Athletes aren't the only ones to develop knee pain from a condition called patellofemoral pain syndrome (PFPS). Many people of all ages in the general public develop this problem, too. You may be one of them.
If you have knee pain after sitting with your knee bent for a long time or with any of the following activities (stair climbing, squatting, kneeling, jumping, running), you may have patellofemoral pain syndrome (PFPS). How could you find out for sure?
PFPS is usually diagnosed by the history and an examination of the knee. If your pain is brought on by pressing directly on the patella (kneecap) when the leg is held straight or you experience tenderness underneath along the side edges of the patella, you may have PFPS.
Other telltale signs are pain with resisted knee extension and pain when the patella is compressed against the femur (thigh bone) when you tighten the quadriceps muscle (an isometric contraction) with the knee slightly bent.
What causes this problem? That's been the focus of many, many studies. For sure there is a problem with the way the patella moves up and down over the knee. But what causes this maltracking?
There are many possible factors and it's likely that more than one occur at a time. There could be an odd shape to the patella or an abnormal position of the patella. Or there may be some muscular imbalances -- in particular in the quadriceps muscle. That's the large muscle along the front of your thigh. It's called "quadriceps" because it has four separate parts.
When the quadriceps muscle contracts and pulls evenly on the patella, it moves up and down over the knee joint in the middle where it belongs. But if the lateral quadriceps along the outside edge of the patella pulls more than the medial quadriceps along the inside border, then maltracking and eventually patellofemoral pain syndrome (PFPS) can occur.
To find out more about the role of the vastus medialis obliquus (referred to as the "VMO") a group of researchers from Belgium conducted a new study. They used MRIs to measure the size of the VMO in two groups of people.
Group one were patients diagnosed with PFPS. They ranged in ages from 12 to 40 years old.
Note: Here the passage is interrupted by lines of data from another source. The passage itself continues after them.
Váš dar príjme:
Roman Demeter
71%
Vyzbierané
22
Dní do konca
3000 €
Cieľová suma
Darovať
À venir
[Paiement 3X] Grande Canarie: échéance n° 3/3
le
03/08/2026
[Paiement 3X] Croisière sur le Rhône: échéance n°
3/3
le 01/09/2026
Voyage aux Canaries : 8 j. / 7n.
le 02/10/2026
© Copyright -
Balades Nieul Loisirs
Group two were considered "normal" controls -- they did not have any knee pain and no sign of PFPS. They were matched by age, similar body type, activity level and sex (male and female).
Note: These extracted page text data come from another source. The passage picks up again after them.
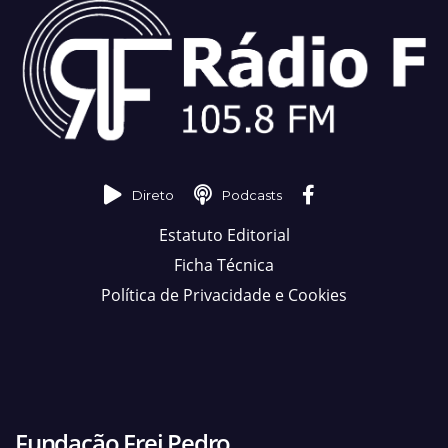
Direto
Podcasts
Estatuto Editorial
Ficha Técnica
Política de Privacidade e Cookies
Fundação Frei Pedro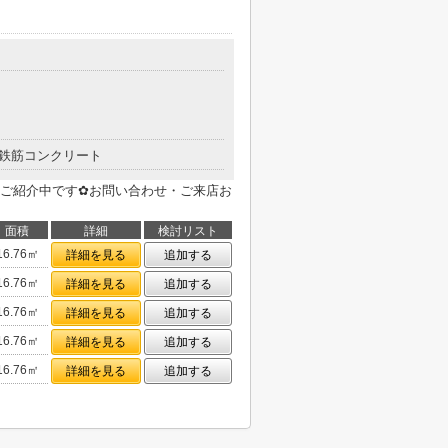
鉄筋コンクリート
ご紹介中です✿お問い合わせ・ご来店お
面積
詳細
検討リスト
16.76㎡
詳細を見る
追加する
16.76㎡
詳細を見る
追加する
16.76㎡
詳細を見る
追加する
16.76㎡
詳細を見る
追加する
16.76㎡
詳細を見る
追加する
Special equipment was used to hold the legs still so no muscle contraction would occur during the MRI test. The results were sent to a computer that had a special software program to measure and compare the size of the vastus medialis obliquus (VMO). The measurement was just muscle fibers without any fat, blood vessels, or nerves included.
They found that the cross-sectional area of the VMO was indeed smaller at the patellar level in the patients diagnosed with patellofemoral pain syndrome (PFPS). In fact, the entire quadriceps muscle was smaller in the PFPS group when measured at the midthigh level.
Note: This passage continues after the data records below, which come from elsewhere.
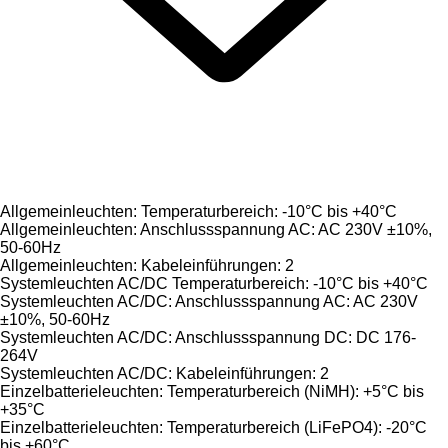
Allgemeinleuchten: Temperaturbereich: -10°C bis +40°C
Allgemeinleuchten: Anschlussspannung AC: AC 230V ±10%,
50-60Hz
Allgemeinleuchten: Kabeleinführungen: 2
Systemleuchten AC/DC Temperaturbereich: -10°C bis +40°C
Systemleuchten AC/DC: Anschlussspannung AC: AC 230V
±10%, 50-60Hz
Systemleuchten AC/DC: Anschlussspannung DC: DC 176-
264V
Systemleuchten AC/DC: Kabeleinführungen: 2
Einzelbatterieleuchten: Temperaturbereich (NiMH): +5°C bis
+35°C
Einzelbatterieleuchten: Temperaturbereich (LiFePO4): -20°C
bis +60°C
But these findings don't answer the question: which came first -- the PFPS or the change in muscle size? Maybe people born with a smaller vastus medialis obliquus (VMO) are more likely to develop PFPS. Or maybe the pain of PFPS leads to inactivity and the muscle begins to waste away and get smaller.
Understanding the cause and effect of VMO size and PFPS will be the focus of a future study. The authors also suggest looking at muscle strength as it relates to the size of the VMO in different people.
For now we know that there is atrophy of the VMO in patients with patellofemoral pain syndrome. This is new information that hasn't been published before. And since we know the VMO is important in stabilizing the patella during knee motion, it seems logical that the smaller size of this portion of the quadriceps could be a key to directing prevention and treatment.
Reference: Els Pattyn, PT, et al. Vastus Medialis Obliquus Atrophy. In The American Journal of Sports Medicine. July 2011. Vol. 39. No. 7. Pp. 1450-1455.